### Excerpt to read:
(begin)

TO: Napa-Vallejo Waste Management Authority Board of Directors
FROM: Chris Celsi, Executive Director
REPORT BY: Chris Celsi, Executive Director
SUBJECT: Public Hearing Recommended 2026-2027 Fiscal Year Final Budget

RECOMMENDATION 2025-2026 Operating Budget paragraph
4:00 P.M. PUBLIC HEARING - RECOMMENDED FISCAL YEAR 2026-2027 BUDGET
title
Adoption of Resolution No. 2027-01 approving the recommended Final Budget for Fiscal Year 2026-2027 (weighted vote required)
PROCEDURAL REQUIREMENTS
1. Open Public Hearing
2. Staff Report
3. Public Comment
4. Close Public Hearing
5. Motion, second, discussion and vote on item
body
EXECUTIVE SUMMARY
The Executive Director and Auditor-Controller are submitting for adoption a recommended final budget for FY 2026-2027. This item has been advertised and noticed for a public hearing. At the conclusion of the public hearing, adoption of Resolution No. 2027-01 approving of the FY2026-2027 Budget is requested.

(end)

### Written request:
Answer these questions about the budget hearing report:
(a) Who is the report from?
(b) At what time is the public hearing on the recommended budget held?
(c) What kind of vote does adopting Resolution No. 2027-01 require?

Stored items:

(begin)

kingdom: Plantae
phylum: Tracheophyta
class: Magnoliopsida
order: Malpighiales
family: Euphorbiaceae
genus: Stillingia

(end)

### Reply:
(a) Chris Celsi, Executive Director
(b) 4:00 P.M.
(c) A weighted vote